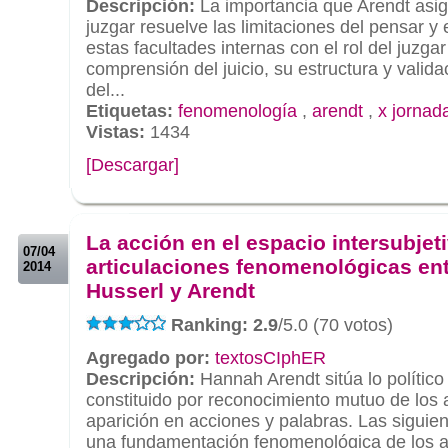
Descripción:
La importancia que Arendt asign
juzgar resuelve las limitaciones del pensar y 
estas facultades internas con el rol del juzgar
comprensión del juicio, su estructura y valid
del...
Etiquetas:
fenomenología
,
arendt
,
x jornad
Vistas:
1434
[Descargar]
.
.
La acción en el espacio intersubjet
07/04
articulaciones fenomenológicas en
2014
Husserl y Arendt
Ranking: 2.9
/5.0 (70 votos)
Agregado por:
textosCIphER
Descripción:
Hannah Arendt sitúa lo político
constituido por reconocimiento mutuo de los 
aparición en acciones y palabras. Las siguie
una fundamentación fenomenológica de los as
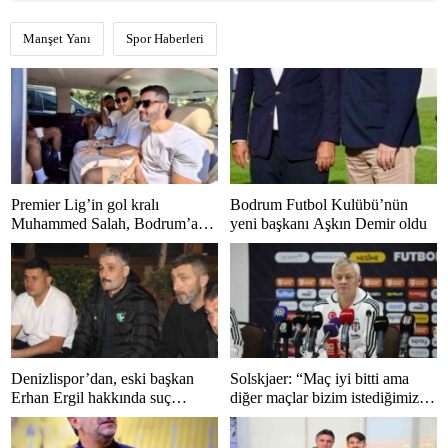
Manşet Yanı
Spor Haberleri
Premier Lig’in gol kralı
Bodrum Futbol Kulübü’nün
Muhammed Salah, Bodrum’a
yeni başkanı Aşkın Demir oldu
hayran kaldı
Denizlispor’dan, eski başkan
Solskjaer: “Maç iyi bitti ama
Erhan Ergil hakkında suç
diğer maçlar bizim istediğimiz
duyurusu
gibi bitmedi”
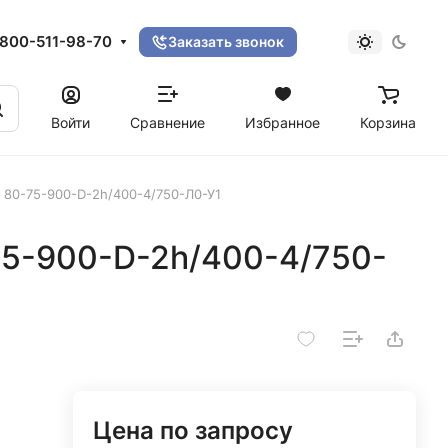
800-511-98-70
Заказать звонок
Войти
Сравнение
Избранное
Корзина
 80-75-900-D-2h/400-4/750-Л0-У1
75-900-D-2h/400-4/750-
Цена по запросу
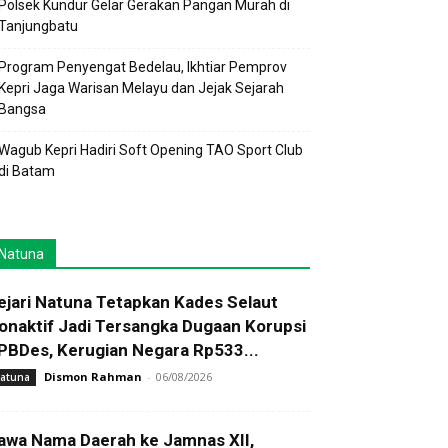
Polsek Kundur Gelar Gerakan Pangan Murah di
Tanjungbatu
Program Penyengat Bedelau, Ikhtiar Pemprov
Kepri Jaga Warisan Melayu dan Jejak Sejarah
Bangsa
Wagub Kepri Hadiri Soft Opening TAO Sport Club
di Batam
Natuna
ejari Natuna Tetapkan Kades Selaut
onaktif Jadi Tersangka Dugaan Korupsi
PBDes, Kerugian Negara Rp533...
Dismon Rahman
-
06/08/2026
atuna
awa Nama Daerah ke Jamnas XII,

——————————

### What you are asked to do:
Each entry, start to finish, goes into your copy exactly; the pictures stay out.

### Response box:
Descripción:
La importancia que Arendt asign
juzgar resuelve las limitaciones del pensar y 
estas facultades internas con el rol del juzgar
comprensión del juicio, su estructura y valid
del...
Etiquetas:
fenomenología
,
arendt
,
x jornad
Vistas:
1434
[Descargar]
.
.
La acción en el espacio intersubjet
07/04
articulaciones fenomenológicas en
2014
Husserl y Arendt
Ranking: 2.9
/5.0 (70 votos)
Agregado por:
textosCIphER
Descripción:
Hannah Arendt sitúa lo político
constituido por reconocimiento mutuo de los 
aparición en acciones y palabras. Las siguie
una fundamentación fenomenológica de los as
Manşet Yanı
Spor Haberleri
Premier Lig’in gol kralı
Bodrum Futbol Kulübü’nün
Muhammed Salah, Bodrum’a
yeni başkanı Aşkın Demir oldu
hayran kaldı
Denizlispor’dan, eski başkan
Solskjaer: “Maç iyi bitti ama
Erhan Ergil hakkında suç
diğer maçlar bizim istediğimiz
duyurusu
gibi bitmedi”
800-511-98-70
Заказать звонок
Войти
Сравнение
Избранное
Корзина
 80-75-900-D-2h/400-4/750-Л0-У1
75-900-D-2h/400-4/750-
Цена по запросу
Polsek Kundur Gelar Gerakan Pangan Murah di
Tanjungbatu
Program Penyengat Bedelau, Ikhtiar Pemprov
Kepri Jaga Warisan Melayu dan Jejak Sejarah
Bangsa
Wagub Kepri Hadiri Soft Opening TAO Sport Club
di Batam
Natuna
ejari Natuna Tetapkan Kades Selaut
onaktif Jadi Tersangka Dugaan Korupsi
PBDes, Kerugian Negara Rp533...
Dismon Rahman
-
06/08/2026
atuna
awa Nama Daerah ke Jamnas XII,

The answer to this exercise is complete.